TAREFAS DO EXERCÍCIO:
1. Segundo a notícia, quantas pessoas circularam pela região durante o show gratuito?
2. Transcreva literalmente o trecho da notícia que vai de “Vídeo gravado no” até “bares das redondezas.”.

NOTÍCIA SELECIONADA:
PM encerra festa com bombas e gás de pimenta neste domingo em Florianópolis

A noite deste domingo (20) terminou com bala de borracha, bombas de efeito moral e gás de pimenta no Centro de Florianópolis. Passava da meia-noite quando a Polícia Militar interveio cobrando a dispersão de pessoas que se reuniam próximo aos bares da rua Victor Meirelles. Cerca de cem pessoas permaneciam no local, segundo relatos.

Vídeo gravado no local registra o que seria o começo da confusão, segundo relato do autor, no momento em que a polícia disparou o primeiro jato de spray de pimenta:



Mais cedo, cinco mil pessoas circularam pela região durante show gratuito da banda paulista “Francisco El Hombre”. O evento ocorreu no espaço entre a antiga Escola Antonieta de Barros e o Museu da Escola Catarinense, e lotou as ruas do entorno. Por volta das 22h o show encerrou, mas parte do público permaneceu nos bares das redondezas.

LISTAGEM FORNECIDA:
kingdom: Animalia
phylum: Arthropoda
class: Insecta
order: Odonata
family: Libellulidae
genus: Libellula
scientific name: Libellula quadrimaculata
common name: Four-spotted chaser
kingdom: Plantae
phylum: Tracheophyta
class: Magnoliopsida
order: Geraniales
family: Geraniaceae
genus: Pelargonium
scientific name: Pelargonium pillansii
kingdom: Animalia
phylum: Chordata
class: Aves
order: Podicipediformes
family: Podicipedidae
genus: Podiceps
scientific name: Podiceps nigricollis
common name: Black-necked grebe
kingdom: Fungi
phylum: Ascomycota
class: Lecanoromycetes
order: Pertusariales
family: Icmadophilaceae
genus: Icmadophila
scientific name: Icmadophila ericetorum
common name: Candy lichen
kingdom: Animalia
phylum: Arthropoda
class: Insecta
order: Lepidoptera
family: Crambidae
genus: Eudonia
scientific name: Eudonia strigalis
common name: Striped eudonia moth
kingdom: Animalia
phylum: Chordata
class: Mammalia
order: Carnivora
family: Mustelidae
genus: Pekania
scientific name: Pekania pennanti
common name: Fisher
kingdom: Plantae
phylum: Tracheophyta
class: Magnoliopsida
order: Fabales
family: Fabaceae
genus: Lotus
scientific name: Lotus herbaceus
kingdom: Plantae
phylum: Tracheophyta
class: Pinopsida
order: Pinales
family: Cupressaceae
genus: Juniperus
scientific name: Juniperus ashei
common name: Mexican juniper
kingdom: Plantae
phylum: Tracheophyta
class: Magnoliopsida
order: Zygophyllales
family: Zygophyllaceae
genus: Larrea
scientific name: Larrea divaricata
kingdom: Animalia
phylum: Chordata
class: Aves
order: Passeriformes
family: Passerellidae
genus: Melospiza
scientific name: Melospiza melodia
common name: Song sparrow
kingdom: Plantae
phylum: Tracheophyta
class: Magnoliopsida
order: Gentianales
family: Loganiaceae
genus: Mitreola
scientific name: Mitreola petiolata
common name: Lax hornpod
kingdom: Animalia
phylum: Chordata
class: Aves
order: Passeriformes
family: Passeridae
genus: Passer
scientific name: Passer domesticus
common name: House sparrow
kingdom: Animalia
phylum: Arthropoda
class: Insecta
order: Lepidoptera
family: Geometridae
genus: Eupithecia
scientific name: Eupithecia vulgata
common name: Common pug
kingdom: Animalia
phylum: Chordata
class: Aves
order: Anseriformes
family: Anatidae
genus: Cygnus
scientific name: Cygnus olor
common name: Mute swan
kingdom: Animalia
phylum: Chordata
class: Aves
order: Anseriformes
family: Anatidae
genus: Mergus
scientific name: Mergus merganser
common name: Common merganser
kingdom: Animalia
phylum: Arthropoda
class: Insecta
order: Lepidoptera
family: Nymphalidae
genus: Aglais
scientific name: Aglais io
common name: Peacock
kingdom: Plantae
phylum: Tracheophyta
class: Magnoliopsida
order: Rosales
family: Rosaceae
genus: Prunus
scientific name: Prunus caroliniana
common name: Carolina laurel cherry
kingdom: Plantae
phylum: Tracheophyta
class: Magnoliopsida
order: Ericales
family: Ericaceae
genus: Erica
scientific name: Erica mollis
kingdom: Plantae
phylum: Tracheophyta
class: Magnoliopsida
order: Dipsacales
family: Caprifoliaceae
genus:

RESPOSTAS POR ITEM:
1. Cinco mil pessoas.

2.
Vídeo gravado no local registra o que seria o começo da confusão, segundo relato do autor, no momento em que a polícia disparou o primeiro jato de spray de pimenta:



Mais cedo, cinco mil pessoas circularam pela região durante show gratuito da banda paulista “Francisco El Hombre”. O evento ocorreu no espaço entre a antiga Escola Antonieta de Barros e o Museu da Escola Catarinense, e lotou as ruas do entorno. Por volta das 22h o show encerrou, mas parte do público permaneceu nos bares das redondezas.